Passage provided:
9 Rappers Winning Twitter Right Now

9 Rappers Winning Twitter Right Now Lucy Hitz Blogger Extraordinaire Simply Measured

The blog team here at Simply Measured is full of hip hop fans, so naturally we wanted to find the connection between rappers and social media marketing.

We had a lot of important questions:

  • How does a rapper find his or her niche on Twitter, and connect to fans authentically?
  • Which rappers drive engagement on the social network, fostering interest in their brand without going overboard salesy or TALKING IN ALL CAPS TO REP THEIR LATEST RELEASES AND ENDORSEMENTS (I’m looking at you, P.Diddy)?
  • How can brands learn from the rappers winning Twitter right now – and what does the data say?

If these are the questions that have been keeping you up at night, then you’ve come to the right place. As Jay-Z (who broke his almost yearlong Twitter silence a few days ago to congratulate the Raptors on a hard-won victory) once said, “I’m not a businessman, I’m a business, man!” The rap game is big business, and here are some lessons that big business can take from the best.

Exercise objective:
Extend the blog post about rappers winning Twitter, picking up after its final sentence.

Available data:
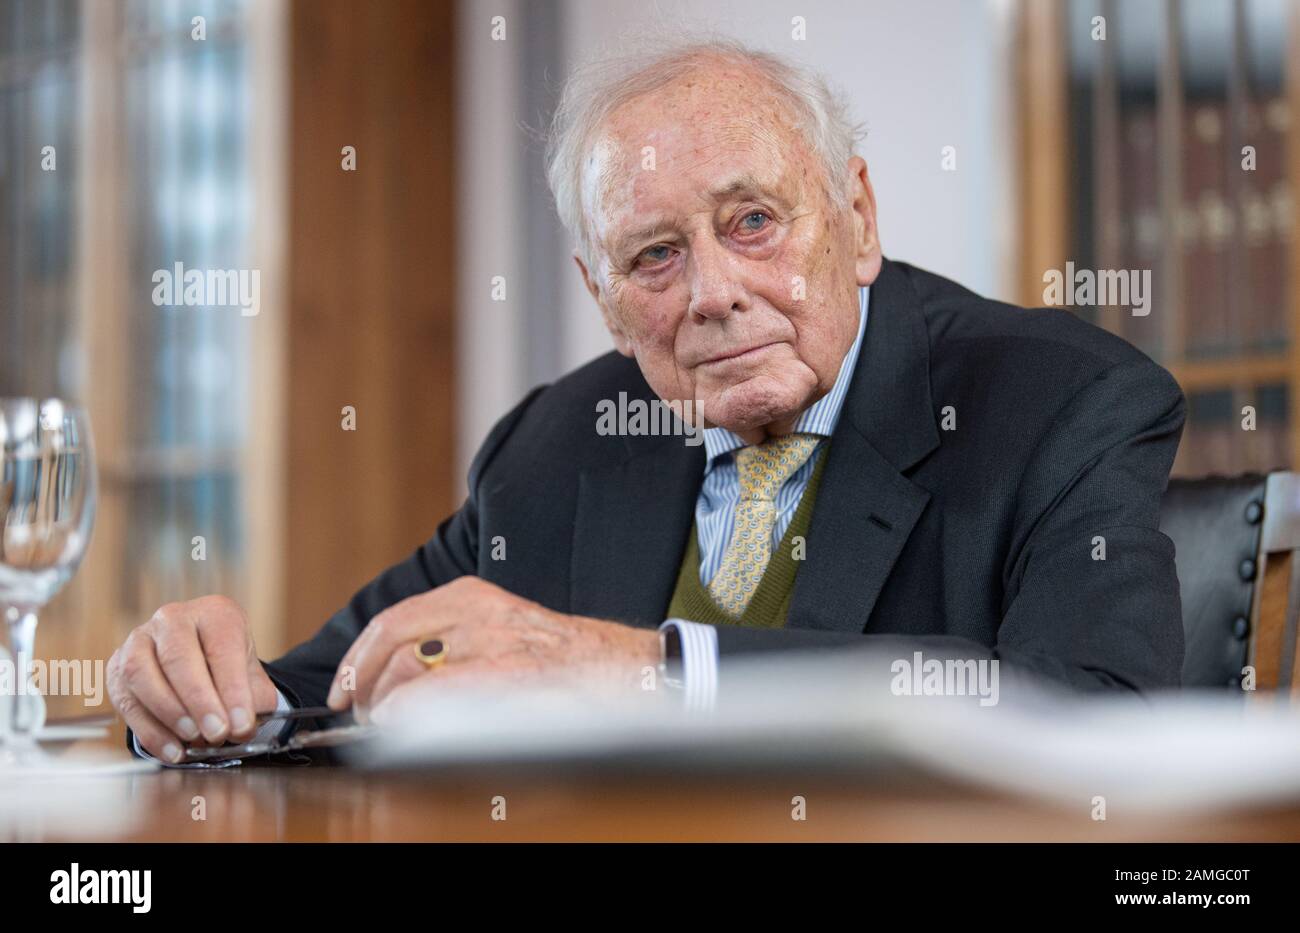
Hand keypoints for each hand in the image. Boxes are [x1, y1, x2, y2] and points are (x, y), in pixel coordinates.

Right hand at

Output for this exercise:
Drake

Tactic #1: Drake often spreads the word on new songs by using Twitter. He provides unique content and a tantalizing taste of what’s to come on the next album, while also cementing relationships and sometimes starting beefs or making amends. This past week, for instance, Drake Retweeted his production company Octobers Very Own‘s news about a collab with Lil Wayne.

Take a look at Drake’s engagement summary from 5/1-5/9 to get an idea of this tactic’s success.  Screen Shot 2014-05-09 at 2.17.29 PM Note that Drake received 37,161 bit.ly clicks in just 8 days, all generated from one SoundCloud link. It’s clearly a very successful content sharing tactic for him:  Screen Shot 2014-05-13 at 10.20.33 AM That’s one of the highest clicks rates of anyone on my list, second only to French Montana, who has about 1/15 of Drake’s followers, but consistently shares links. Not that Drake necessarily needs to Tweet more, because his fan base is strong, and with 15 million followers, he gets a very large response (72,300 unique people engaging with him during the time period) from very few Tweets (only 3!). 2/3 of those Tweets publicize his new jam. The third was a direct Tweet at Rosie O’ Donnell, showing off Drake’s tactic #2 – playfully connecting (see also: flirting) with celebs on Twitter.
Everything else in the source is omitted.